Nel corso dell’incontro, gli studenti del Ruffini, vincitori del concorso ANED, hanno presentato il resoconto del “Viaggio della Memoria” a Mauthausen e al lager di Terezín, effettuato nella primavera scorsa, offrendo una testimonianza diretta e profondamente significativa di luoghi simbolo della persecuzione nazista.
L’iniziativa si inserisce nell’ambito del progetto in itinere “Adotta una Pietra d’Inciampo”, promosso e curato da ANED Imperia in collaborazione con il Comune di Imperia, con l’obiettivo di sensibilizzare le giovani generazioni ai temi della memoria, della deportazione e della responsabilità civile.
L’incontro ha rappresentato un’importante occasione di riflessione e confronto tra studenti di diversi istituti, favorendo un dialogo autentico sul valore della memoria storica come strumento essenziale per comprendere il presente e costruire un futuro consapevole.
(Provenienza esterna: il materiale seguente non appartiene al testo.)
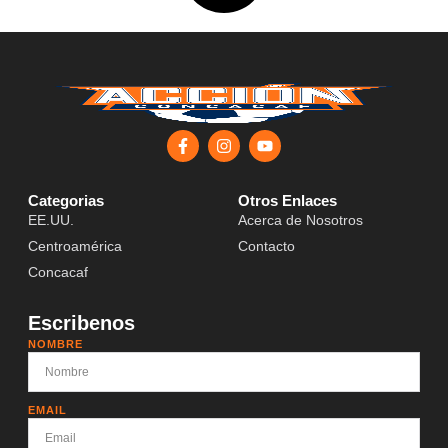
Categorias
Otros Enlaces
EE.UU.
Acerca de Nosotros
Centroamérica
Contacto
Concacaf
Escribenos
NOMBRE
EMAIL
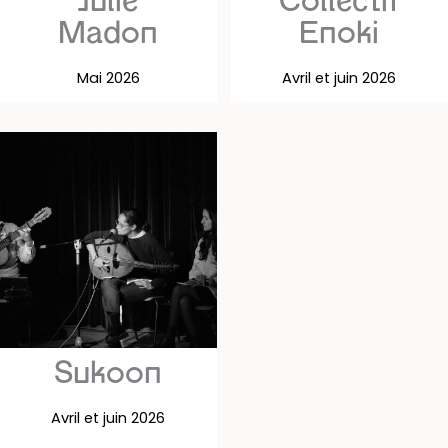
Julie
Collectif
Madon
Enoki
Mai 2026
Avril et juin 2026
Sukoon
Avril et juin 2026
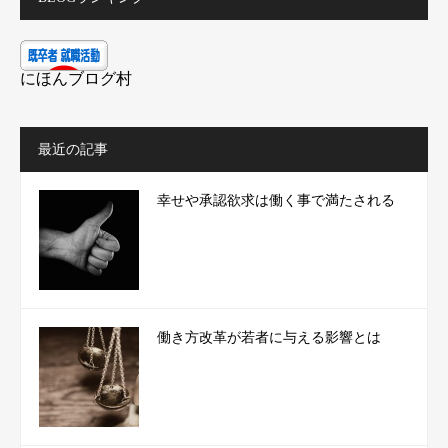
にほんブログ村
最近の記事
幸せや承認欲求は働く事で満たされる
働き方改革が若者に与える影響とは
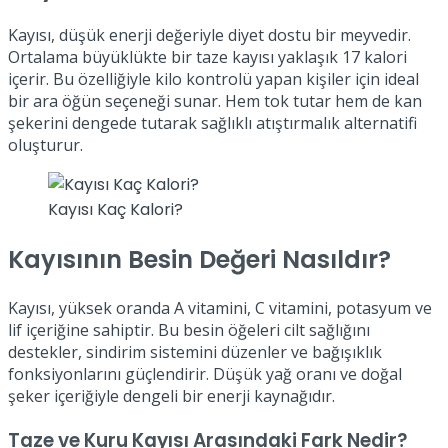
Kayısı, düşük enerji değeriyle diyet dostu bir meyvedir.
Ortalama büyüklükte bir taze kayısı yaklaşık 17 kalori
içerir. Bu özelliğiyle kilo kontrolü yapan kişiler için ideal
bir ara öğün seçeneği sunar. Hem tok tutar hem de kan
şekerini dengede tutarak sağlıklı atıştırmalık alternatifi
oluşturur.
Kayısı Kaç Kalori?
Kayısının Besin Değeri Nasıldır?
Kayısı, yüksek oranda A vitamini, C vitamini, potasyum ve
lif içeriğine sahiptir. Bu besin öğeleri cilt sağlığını
destekler, sindirim sistemini düzenler ve bağışıklık
fonksiyonlarını güçlendirir. Düşük yağ oranı ve doğal
şeker içeriğiyle dengeli bir enerji kaynağıdır.
Taze ve Kuru Kayısı Arasındaki Fark Nedir?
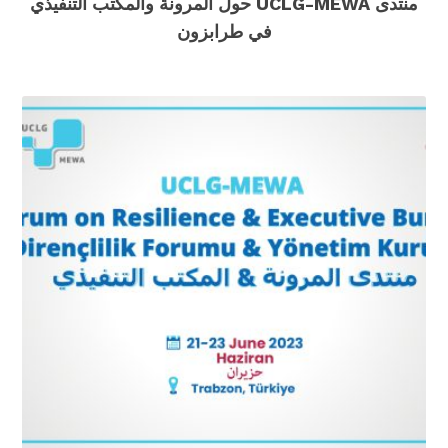
منتدى UCLG-MEWA حول المرونة والمكتب التنفيذي
في طرابزون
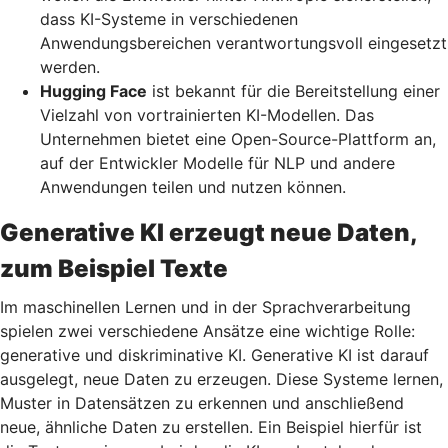
dass KI-Systeme in verschiedenen
Anwendungsbereichen verantwortungsvoll eingesetzt
werden.
Hugging Face
ist bekannt für die Bereitstellung einer
Vielzahl von vortrainierten KI-Modellen. Das
Unternehmen bietet eine Open-Source-Plattform an,
auf der Entwickler Modelle für NLP und andere
Anwendungen teilen und nutzen können.
Generative KI erzeugt neue Daten,
zum Beispiel Texte
Im maschinellen Lernen und in der Sprachverarbeitung
spielen zwei verschiedene Ansätze eine wichtige Rolle:
generative und diskriminative KI. Generative KI ist darauf
ausgelegt, neue Daten zu erzeugen. Diese Systeme lernen,
Muster in Datensätzen zu erkennen und anschließend
neue, ähnliche Daten zu erstellen. Ein Beispiel hierfür ist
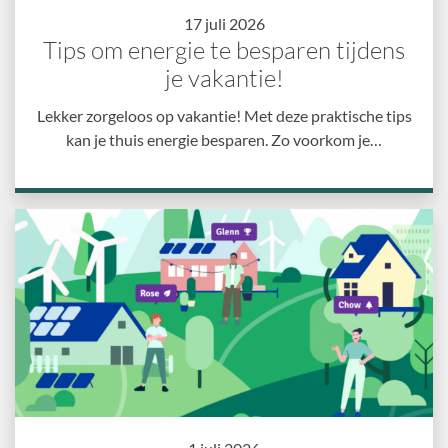
17 juli 2026
Tips om energie te besparen tijdens
je vakantie!
Lekker zorgeloos op vakantie! Met deze praktische tips
kan je thuis energie besparen. Zo voorkom je…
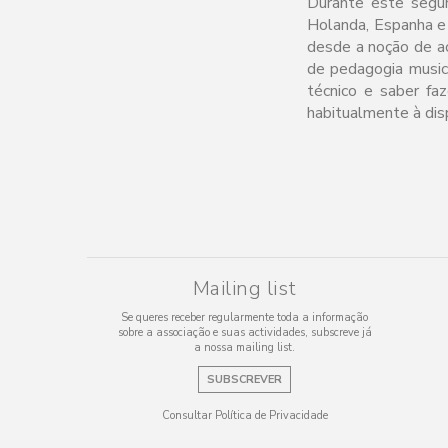
Durante este segund
Holanda, Espanha e 
desde a noção de a
de pedagogia musica
técnico e saber faz
habitualmente à dis
Mailing list
Se queres receber regularmente toda a informação
sobre a associação e suas actividades, subscreve já
a nossa mailing list.
SUBSCREVER
Consultar Política de Privacidade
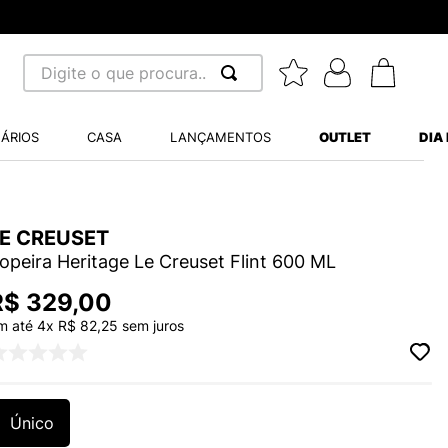
Digite o que procura...
 BUSCADOS
ÁRIOS
CASA
LANÇAMENTOS
OUTLET
DIA
S BALANCE 530
MINI BABY
LE CREUSET
A WHITE
opeira Heritage Le Creuset Flint 600 ML
R$
329
,
00
m até
4
x
R$
82
,
25
sem juros
LIDE
S VANS ULTRARANGE
Único
TRY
La partecipazione attenta e rispettosa degli studenti ha confermato l’importanza di percorsi educativi condivisi, capaci di trasformare la conoscenza storica in un’esperienza partecipata e in un dialogo consapevole tra pari, nel segno della memoria.
Al termine dell’incontro, gli studenti della scuola Sauro hanno donato ai relatori il libro “Quel recinto di filo spinato”, diario della prigionia dell’IMI di Imperia Domenico Tulimiero, la cui riedizione e illustrazione sono state curate proprio dagli alunni della Sauro nell’ambito del progetto europeo Crocus sulla Memoria.
La preziosa collaborazione tra l’Istituto Ruffini e la scuola Sauro ha preso avvio lo scorso anno con la realizzazione del modellino 3D della Cappella Natta di Bestagno, presentato al concorso “Esploratori della Memoria”, vinto proprio dalle classi 2F e 3F della Sauro.
Tale collaborazione si rinnova anche per l’anno scolastico in corso con il progetto “Emozioni e Territorio”, che vedrà protagonisti i due istituti insieme al Comune di Chiusavecchia e ai priori del Santuario della Madonna dell’Oliveto di Chiusavecchia.
Alla Sauro e al Ruffini la storia non solo si studia, ma si costruisce insieme, perché – come ricorda lo storico Henry Glassie – “la storia non è il passato, ma una mappa del passato, disegnata da un punto di vista particolare, per essere utile al viaggiatore moderno”.